Write instructions for your target audience – not for yourself.

Over the last couple of weeks, I’ve been asked questions about installing two products on z/OS. I looked at the installation documentation, and it was written the way I would write it for myself – it was not written for other people to follow.

I sent some comments to one of the developers, and as the comments mainly apply to the other products as well, I thought I would write them down – for when another product comes along.

I’ve been doing some documentation of for AT-TLS which allows you to give applications TLS support, without changing the application, so I’ll focus on a product using TCP/IP.

What is the environment?

The environment can range from one person running z/OS on a laptop, to running a Parallel Sysplex where you have multiple z/OS instances running as a Single System Image; and taking it further, you can have multiple sites.

What levels of software

Within a Sysplex you can have different levels of software, for example one image at z/OS 2.4 and another image at z/OS 2.5 You tend to upgrade one system to the next release, then when this has been demonstrated to be stable, migrate the other systems in turn.
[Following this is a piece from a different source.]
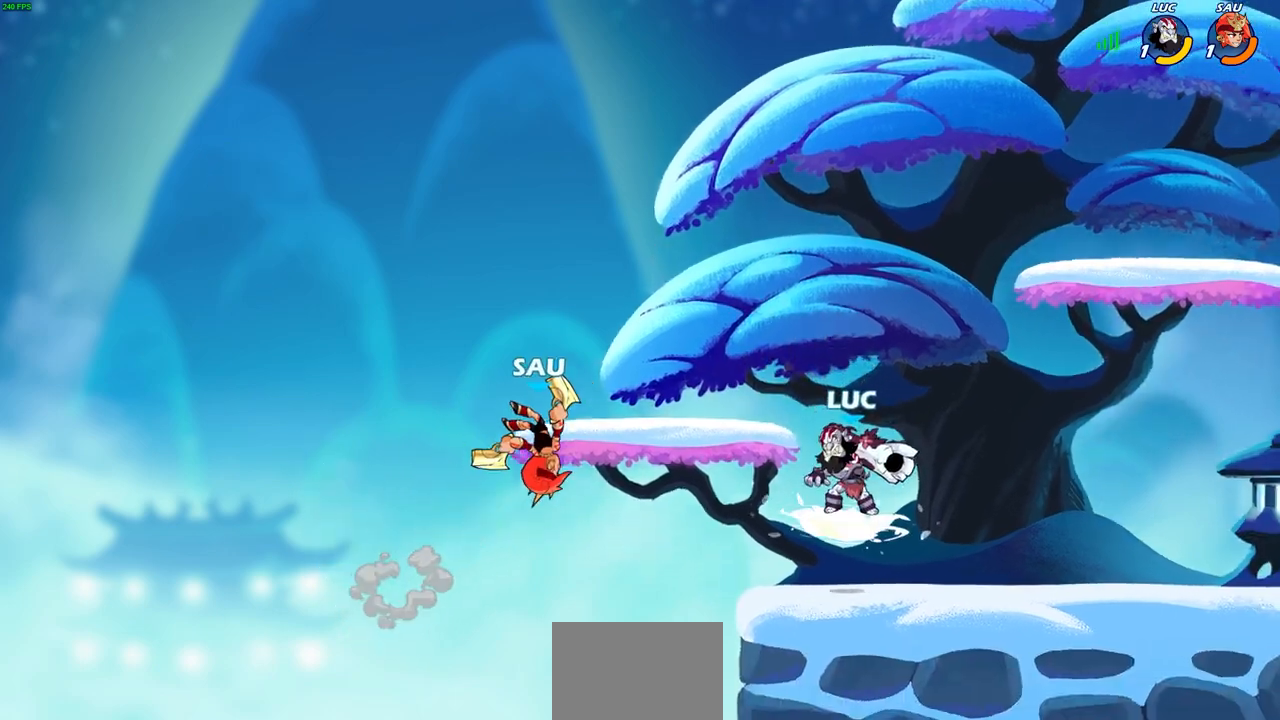
{"buttons": [], "left_stick": "center", "right_stick": "center", "events": [[67, "R2", "up"], [367, "CIRCLE", "up"], [367, "left_stick", "center"]]}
Within one z/OS image you can have multiple levels of products, for example MQ 9.2.3 and MQ 9.1. People may have multiple levels so they test the newer level, and when it looks stable, they switch to the newer level and later remove the older level. If the newer level does not work in production – they can easily switch back to the previous level.

Each version may have specific requirements.

  • If your product has an SVC, you may need an SVC for each version, unless the higher level SVC supports the lower level code.
  • If your product uses a TCP/IP port, you will need a port for each instance.

You need to ensure your product can run in this environment, with more than one version installed on an image.

How do things run?

Often z/OS images and programs run for many months. For example IPLing every three months to get the latest fixes on. Your product instance may run for 3 months before restarting. If you write message to the joblog, or have output going to the JES2 spool, you want to be able to purge old output without shutting down your instance. You can specify options to “spin” off output and make the file purge-able.

Your instance may need to be able to refresh its parameters. For example, if a key in a keyring changes, you need to close and reopen the keyring. This implies a refresh command, or the keyring is opened for each request.

Who is responsible for the system?

For me – I am the only person using the system and I am responsible for every thing.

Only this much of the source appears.